Fired up by a great idea, you sit down ready to crank out that killer post. But as you get farther into it, your enthusiasm is replaced by a sense of dread.
Clearly, you’re getting bogged down. You’re not sure what the problem is, but the piece is not coming together the way you thought it would.
You put your head down and keep writing, but the dread intensifies faster than your resolve. You now realize that you’ve got a complete mess of a post on your hands.
OK, let’s relax, take a deep breath and a step back, and run through this quick five-part checklist to see what’s gone wrong.
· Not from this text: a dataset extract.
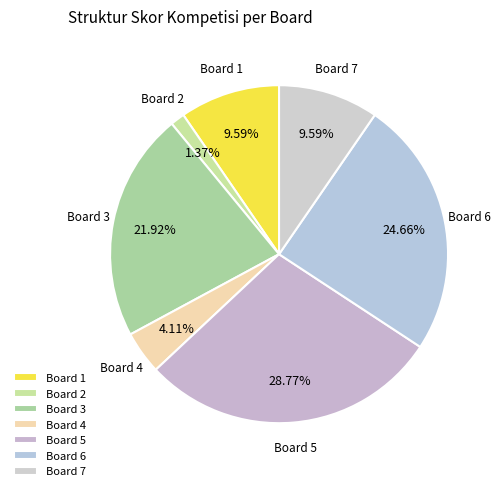

True or false: Board 3 accounts for 22% of the total.

True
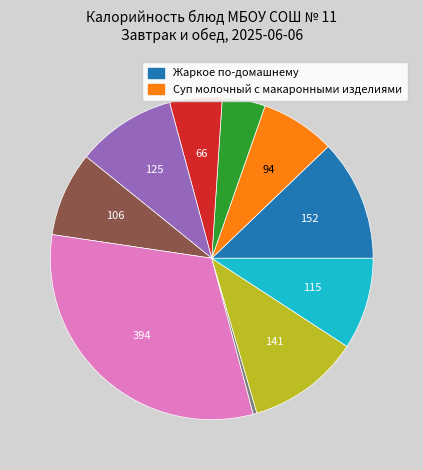

Is there any slice that represents more than half of the pie?

No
Or, better yet, keep this list of 5 “blogging sins” handy, and you’ll stay on the right track from the get go.
1. What’s the Point?
The worst thing a reader can be thinking after reaching the conclusion of your post is “What the heck was that all about?” Face it, you’ve felt that way after spending valuable time and attention slogging through a post with no point, and you weren’t happy. Make sure you know what you’re trying to say before you start, and take the reader succinctly from Point A to Point B.
2. Who Cares?
The worst thing a reader can be thinking early into your post is “Why should I bother with this?” The headline has to clearly state the benefit of reading, the opening has to make the promised benefit even more enticing, and the rest of your post had better deliver the goods if you’re hoping to have a happy reader.
3. Bad Chi
In Chinese medicine, a harmonious chi flow throughout the body is the secret to health, and bad or disrupted flow results in illness. Likewise in writing, bad flow makes for bad narrative and confused readers. Be sure that your sequence of ideas is both logical and compelling, and carries your reader from Point A to Point B on a slippery slope, sentence by sentence.
4. Detail Dump
Don’t get me wrong—vague writing is not good for anyone. But overly detailed writing can be just as bad, or worse. If the reader’s eyes start to glaze over, you’re done for. Give enough detail to aid in comprehension, but don’t go off on tangents that unnecessarily drill down too deep. That’s what links are for.
5. The Rambling Road
Don’t listen to the people who say you should never write a blog post over 250 to 400 words. Any piece of good writing is as long as it needs to be, but not one word longer. However, it’s quite easy to lose an audience’s attention these days, even when they are initially interested. So don’t go on for too long if the topic can’t support the length, which means ruthlessly editing down to a length that best suits the topic. If that means breaking the subject into two or more separate posts, so be it.
And there you have it… the 5 most common reasons why your killer idea might become a mediocre post, and how to avoid it. Bookmark this at delicious for future reference, and remember… only you can prevent bad blogging.